(Stored data entries)
◇ ◇ ◇ ◇

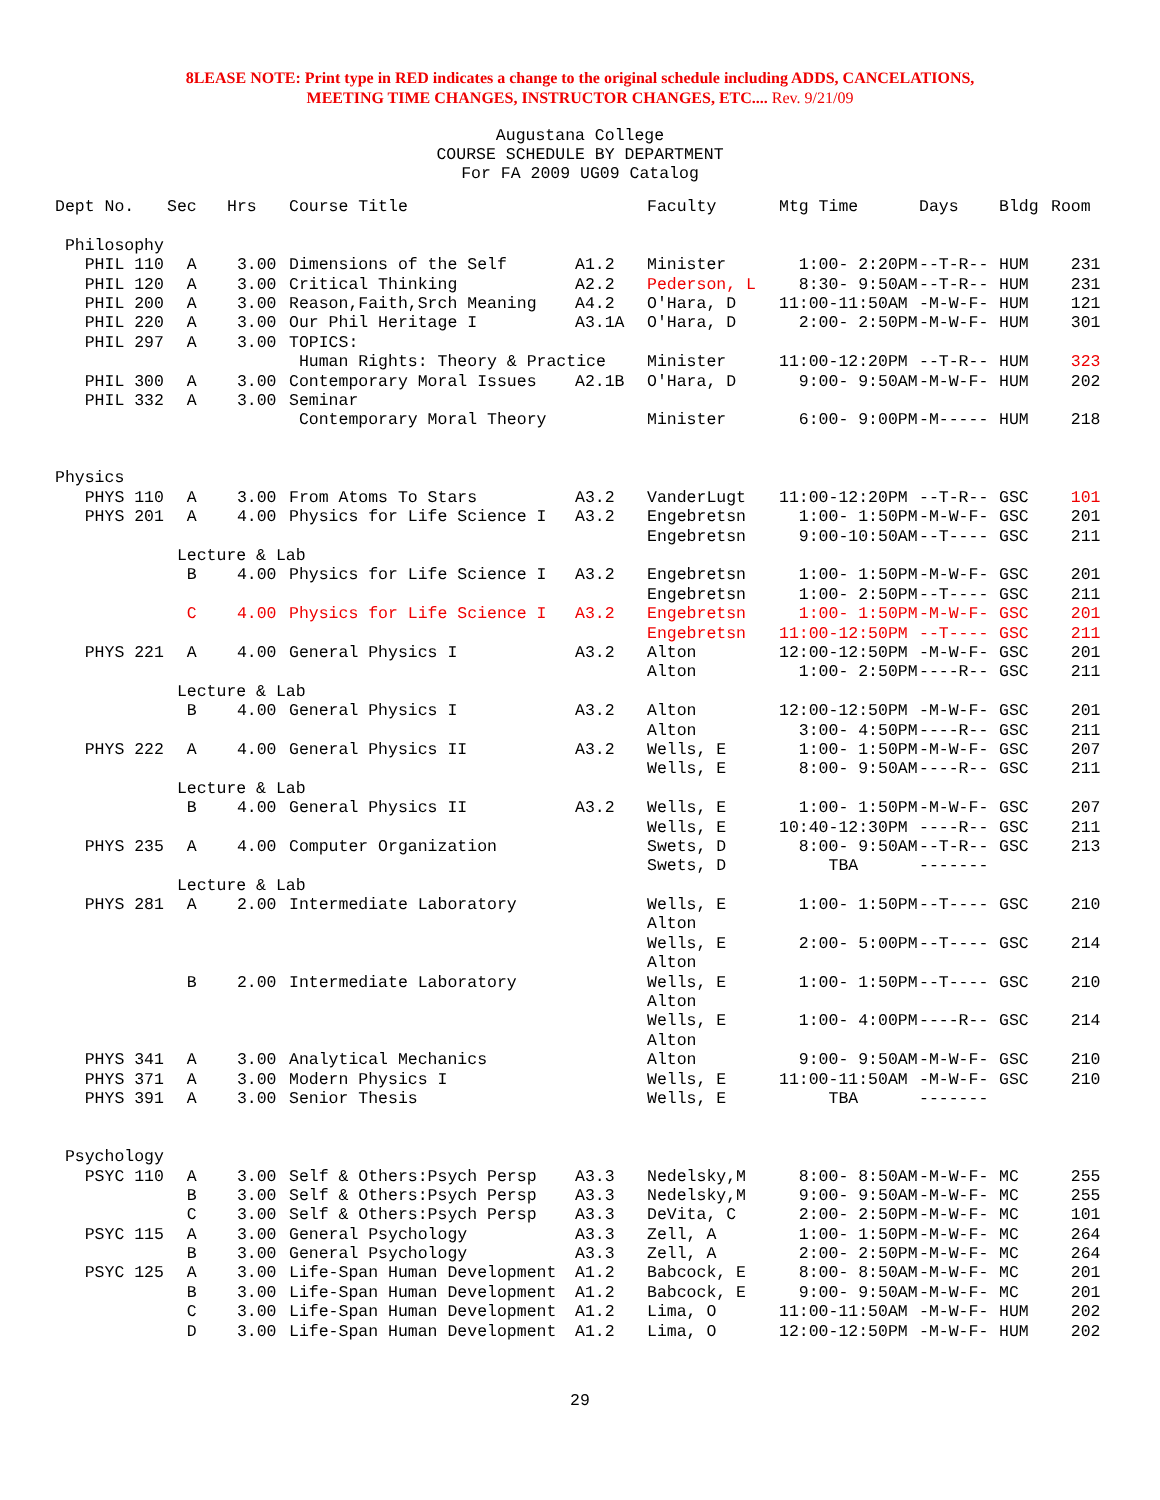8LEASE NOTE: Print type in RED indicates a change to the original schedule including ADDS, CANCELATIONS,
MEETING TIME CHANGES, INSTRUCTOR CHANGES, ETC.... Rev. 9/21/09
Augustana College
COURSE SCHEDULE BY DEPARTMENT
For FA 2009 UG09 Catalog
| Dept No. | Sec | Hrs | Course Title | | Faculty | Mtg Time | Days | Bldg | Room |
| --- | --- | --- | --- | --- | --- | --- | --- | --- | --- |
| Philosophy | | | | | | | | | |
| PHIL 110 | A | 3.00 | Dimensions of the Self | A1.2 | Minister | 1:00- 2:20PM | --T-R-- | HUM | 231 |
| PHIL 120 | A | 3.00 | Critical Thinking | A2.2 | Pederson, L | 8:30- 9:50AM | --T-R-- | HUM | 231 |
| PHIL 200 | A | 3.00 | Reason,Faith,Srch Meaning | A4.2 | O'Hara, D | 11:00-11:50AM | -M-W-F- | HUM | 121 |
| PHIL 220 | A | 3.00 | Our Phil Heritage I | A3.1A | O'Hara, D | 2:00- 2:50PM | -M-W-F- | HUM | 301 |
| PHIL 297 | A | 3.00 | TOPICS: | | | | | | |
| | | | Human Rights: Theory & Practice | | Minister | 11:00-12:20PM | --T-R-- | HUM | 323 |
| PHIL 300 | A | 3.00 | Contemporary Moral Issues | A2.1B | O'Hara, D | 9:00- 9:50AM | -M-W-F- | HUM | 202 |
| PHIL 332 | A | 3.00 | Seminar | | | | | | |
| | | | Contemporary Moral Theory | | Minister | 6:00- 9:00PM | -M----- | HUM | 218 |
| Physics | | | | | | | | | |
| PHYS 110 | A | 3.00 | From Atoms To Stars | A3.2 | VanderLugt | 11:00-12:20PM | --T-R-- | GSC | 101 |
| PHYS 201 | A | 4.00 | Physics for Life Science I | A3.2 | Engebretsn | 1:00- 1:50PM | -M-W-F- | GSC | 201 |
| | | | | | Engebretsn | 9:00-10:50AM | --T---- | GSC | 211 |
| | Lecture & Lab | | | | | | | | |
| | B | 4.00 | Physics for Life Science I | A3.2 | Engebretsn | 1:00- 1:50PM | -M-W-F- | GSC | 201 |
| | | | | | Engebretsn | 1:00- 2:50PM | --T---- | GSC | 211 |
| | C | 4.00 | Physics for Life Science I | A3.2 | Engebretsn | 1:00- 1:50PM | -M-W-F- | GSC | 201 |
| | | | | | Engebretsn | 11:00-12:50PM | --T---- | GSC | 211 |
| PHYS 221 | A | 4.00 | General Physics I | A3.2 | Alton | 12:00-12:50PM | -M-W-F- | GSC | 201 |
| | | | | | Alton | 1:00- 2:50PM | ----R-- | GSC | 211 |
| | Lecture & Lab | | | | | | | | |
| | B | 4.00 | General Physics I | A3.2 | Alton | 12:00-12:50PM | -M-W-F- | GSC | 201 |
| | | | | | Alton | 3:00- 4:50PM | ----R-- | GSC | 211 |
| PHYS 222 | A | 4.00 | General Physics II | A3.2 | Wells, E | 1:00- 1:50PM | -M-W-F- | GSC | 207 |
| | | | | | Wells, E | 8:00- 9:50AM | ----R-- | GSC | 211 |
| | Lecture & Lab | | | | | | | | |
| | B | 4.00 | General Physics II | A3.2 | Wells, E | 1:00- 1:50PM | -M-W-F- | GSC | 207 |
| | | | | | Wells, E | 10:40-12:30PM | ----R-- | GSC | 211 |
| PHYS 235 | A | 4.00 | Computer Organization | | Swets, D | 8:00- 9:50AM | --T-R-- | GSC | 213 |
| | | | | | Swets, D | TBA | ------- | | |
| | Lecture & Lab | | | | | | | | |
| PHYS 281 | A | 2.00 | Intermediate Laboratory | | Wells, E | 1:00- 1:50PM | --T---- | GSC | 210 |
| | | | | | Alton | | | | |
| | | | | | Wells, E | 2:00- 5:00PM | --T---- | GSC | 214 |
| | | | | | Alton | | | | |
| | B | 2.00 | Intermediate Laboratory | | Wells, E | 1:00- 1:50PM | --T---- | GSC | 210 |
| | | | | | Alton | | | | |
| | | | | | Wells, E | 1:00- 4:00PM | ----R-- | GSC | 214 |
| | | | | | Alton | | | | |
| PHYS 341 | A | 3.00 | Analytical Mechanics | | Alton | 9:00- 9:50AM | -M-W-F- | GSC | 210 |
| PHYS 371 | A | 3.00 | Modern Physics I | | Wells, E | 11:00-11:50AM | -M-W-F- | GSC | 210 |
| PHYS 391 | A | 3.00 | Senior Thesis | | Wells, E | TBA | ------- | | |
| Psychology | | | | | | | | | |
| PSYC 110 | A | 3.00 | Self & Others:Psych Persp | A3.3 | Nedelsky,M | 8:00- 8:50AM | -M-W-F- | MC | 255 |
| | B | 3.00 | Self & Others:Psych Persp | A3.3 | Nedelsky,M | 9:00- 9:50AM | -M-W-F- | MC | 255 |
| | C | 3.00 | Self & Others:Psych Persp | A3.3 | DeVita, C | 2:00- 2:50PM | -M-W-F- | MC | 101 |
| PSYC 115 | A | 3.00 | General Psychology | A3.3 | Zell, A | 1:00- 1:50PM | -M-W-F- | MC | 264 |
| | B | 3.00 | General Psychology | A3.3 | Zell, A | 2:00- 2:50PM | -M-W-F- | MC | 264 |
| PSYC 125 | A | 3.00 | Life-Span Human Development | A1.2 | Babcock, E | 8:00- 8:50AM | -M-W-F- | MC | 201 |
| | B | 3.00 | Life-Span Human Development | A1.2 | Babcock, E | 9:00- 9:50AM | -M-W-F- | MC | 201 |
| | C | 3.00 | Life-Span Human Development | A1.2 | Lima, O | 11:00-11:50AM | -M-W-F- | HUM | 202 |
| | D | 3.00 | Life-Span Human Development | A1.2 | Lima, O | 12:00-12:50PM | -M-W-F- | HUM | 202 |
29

◇ ◇ ◇ ◇

**What to work on**
Your copy should hold all the data word for word. It should hold no pictures.

**Result of this task**
8LEASE NOTE: Print type in RED indicates a change to the original schedule including ADDS, CANCELATIONS,
MEETING TIME CHANGES, INSTRUCTOR CHANGES, ETC.... Rev. 9/21/09
Augustana College
COURSE SCHEDULE BY DEPARTMENT
For FA 2009 UG09 Catalog
| Dept No. | Sec | Hrs | Course Title | | Faculty | Mtg Time | Days | Bldg | Room |
| --- | --- | --- | --- | --- | --- | --- | --- | --- | --- |
| Philosophy | | | | | | | | | |
| PHIL 110 | A | 3.00 | Dimensions of the Self | A1.2 | Minister | 1:00- 2:20PM | --T-R-- | HUM | 231 |
| PHIL 120 | A | 3.00 | Critical Thinking | A2.2 | Pederson, L | 8:30- 9:50AM | --T-R-- | HUM | 231 |
| PHIL 200 | A | 3.00 | Reason,Faith,Srch Meaning | A4.2 | O'Hara, D | 11:00-11:50AM | -M-W-F- | HUM | 121 |
| PHIL 220 | A | 3.00 | Our Phil Heritage I | A3.1A | O'Hara, D | 2:00- 2:50PM | -M-W-F- | HUM | 301 |
| PHIL 297 | A | 3.00 | TOPICS: | | | | | | |
| | | | Human Rights: Theory & Practice | | Minister | 11:00-12:20PM | --T-R-- | HUM | 323 |
| PHIL 300 | A | 3.00 | Contemporary Moral Issues | A2.1B | O'Hara, D | 9:00- 9:50AM | -M-W-F- | HUM | 202 |
| PHIL 332 | A | 3.00 | Seminar | | | | | | |
| | | | Contemporary Moral Theory | | Minister | 6:00- 9:00PM | -M----- | HUM | 218 |
| Physics | | | | | | | | | |
| PHYS 110 | A | 3.00 | From Atoms To Stars | A3.2 | VanderLugt | 11:00-12:20PM | --T-R-- | GSC | 101 |
| PHYS 201 | A | 4.00 | Physics for Life Science I | A3.2 | Engebretsn | 1:00- 1:50PM | -M-W-F- | GSC | 201 |
| | | | | | Engebretsn | 9:00-10:50AM | --T---- | GSC | 211 |
| | Lecture & Lab | | | | | | | | |
| | B | 4.00 | Physics for Life Science I | A3.2 | Engebretsn | 1:00- 1:50PM | -M-W-F- | GSC | 201 |
| | | | | | Engebretsn | 1:00- 2:50PM | --T---- | GSC | 211 |
| | C | 4.00 | Physics for Life Science I | A3.2 | Engebretsn | 1:00- 1:50PM | -M-W-F- | GSC | 201 |
| | | | | | Engebretsn | 11:00-12:50PM | --T---- | GSC | 211 |
| PHYS 221 | A | 4.00 | General Physics I | A3.2 | Alton | 12:00-12:50PM | -M-W-F- | GSC | 201 |
| | | | | | Alton | 1:00- 2:50PM | ----R-- | GSC | 211 |
| | Lecture & Lab | | | | | | | | |
| | B | 4.00 | General Physics I | A3.2 | Alton | 12:00-12:50PM | -M-W-F- | GSC | 201 |
| | | | | | Alton | 3:00- 4:50PM | ----R-- | GSC | 211 |
| PHYS 222 | A | 4.00 | General Physics II | A3.2 | Wells, E | 1:00- 1:50PM | -M-W-F- | GSC | 207 |
| | | | | | Wells, E | 8:00- 9:50AM | ----R-- | GSC | 211 |
| | Lecture & Lab | | | | | | | | |
| | B | 4.00 | General Physics II | A3.2 | Wells, E | 1:00- 1:50PM | -M-W-F- | GSC | 207 |
| | | | | | Wells, E | 10:40-12:30PM | ----R-- | GSC | 211 |
| PHYS 235 | A | 4.00 | Computer Organization | | Swets, D | 8:00- 9:50AM | --T-R-- | GSC | 213 |
| | | | | | Swets, D | TBA | ------- | | |
| | Lecture & Lab | | | | | | | | |
| PHYS 281 | A | 2.00 | Intermediate Laboratory | | Wells, E | 1:00- 1:50PM | --T---- | GSC | 210 |
| | | | | | Alton | | | | |
| | | | | | Wells, E | 2:00- 5:00PM | --T---- | GSC | 214 |
| | | | | | Alton | | | | |
| | B | 2.00 | Intermediate Laboratory | | Wells, E | 1:00- 1:50PM | --T---- | GSC | 210 |
| | | | | | Alton | | | | |
| | | | | | Wells, E | 1:00- 4:00PM | ----R-- | GSC | 214 |
| | | | | | Alton | | | | |
| PHYS 341 | A | 3.00 | Analytical Mechanics | | Alton | 9:00- 9:50AM | -M-W-F- | GSC | 210 |
| PHYS 371 | A | 3.00 | Modern Physics I | | Wells, E | 11:00-11:50AM | -M-W-F- | GSC | 210 |
| PHYS 391 | A | 3.00 | Senior Thesis | | Wells, E | TBA | ------- | | |
| Psychology | | | | | | | | | |
| PSYC 110 | A | 3.00 | Self & Others:Psych Persp | A3.3 | Nedelsky,M | 8:00- 8:50AM | -M-W-F- | MC | 255 |
| | B | 3.00 | Self & Others:Psych Persp | A3.3 | Nedelsky,M | 9:00- 9:50AM | -M-W-F- | MC | 255 |
| | C | 3.00 | Self & Others:Psych Persp | A3.3 | DeVita, C | 2:00- 2:50PM | -M-W-F- | MC | 101 |
| PSYC 115 | A | 3.00 | General Psychology | A3.3 | Zell, A | 1:00- 1:50PM | -M-W-F- | MC | 264 |
| | B | 3.00 | General Psychology | A3.3 | Zell, A | 2:00- 2:50PM | -M-W-F- | MC | 264 |
| PSYC 125 | A | 3.00 | Life-Span Human Development | A1.2 | Babcock, E | 8:00- 8:50AM | -M-W-F- | MC | 201 |
| | B | 3.00 | Life-Span Human Development | A1.2 | Babcock, E | 9:00- 9:50AM | -M-W-F- | MC | 201 |
| | C | 3.00 | Life-Span Human Development | A1.2 | Lima, O | 11:00-11:50AM | -M-W-F- | HUM | 202 |
| | D | 3.00 | Life-Span Human Development | A1.2 | Lima, O | 12:00-12:50PM | -M-W-F- | HUM | 202 |
29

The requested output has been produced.